BEGIN

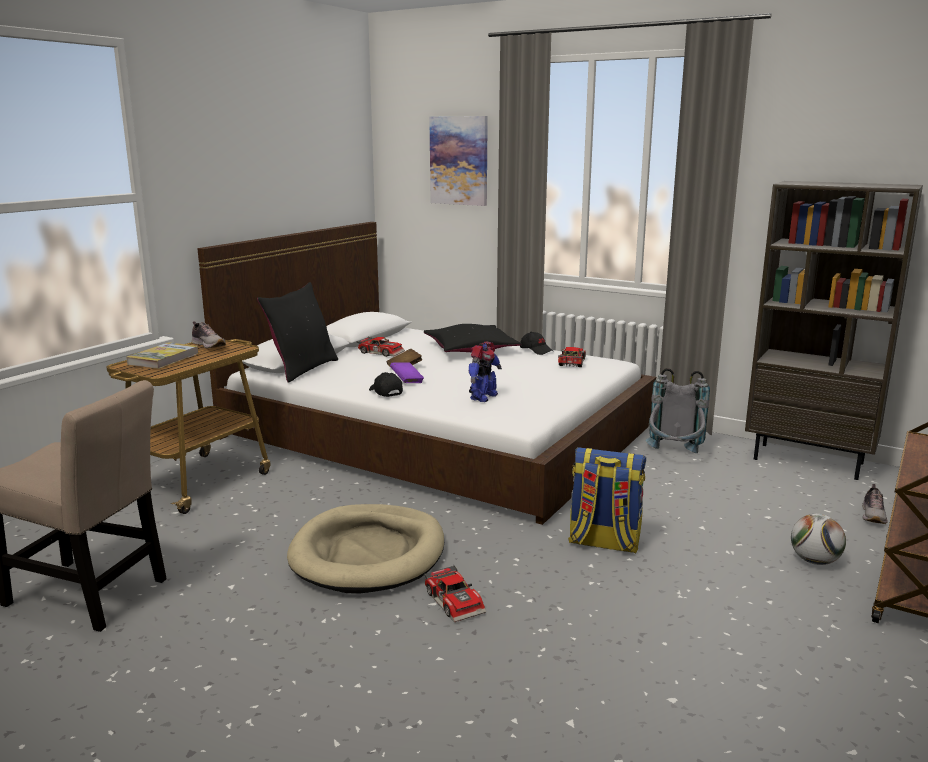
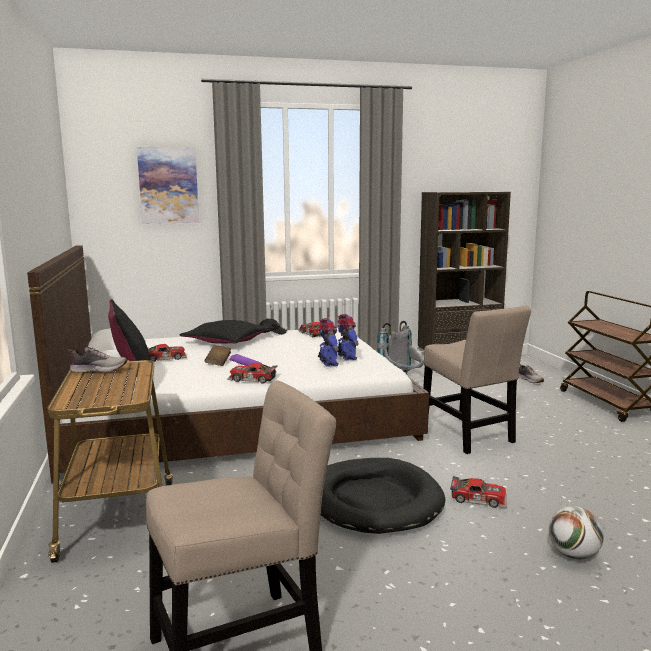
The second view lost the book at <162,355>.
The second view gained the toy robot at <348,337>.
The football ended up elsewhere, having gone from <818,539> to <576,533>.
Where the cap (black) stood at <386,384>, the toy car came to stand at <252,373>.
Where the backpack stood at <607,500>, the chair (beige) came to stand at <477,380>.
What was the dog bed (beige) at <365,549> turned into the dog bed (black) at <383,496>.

END

● **Your instructions**:
Repeat the lines above, from the one containing "The football ended" to the final line, word for word and with nothing else.

● **Solution for this task**:
The football ended up elsewhere, having gone from <818,539> to <576,533>.
Where the cap (black) stood at <386,384>, the toy car came to stand at <252,373>.
Where the backpack stood at <607,500>, the chair (beige) came to stand at <477,380>.
What was the dog bed (beige) at <365,549> turned into the dog bed (black) at <383,496>.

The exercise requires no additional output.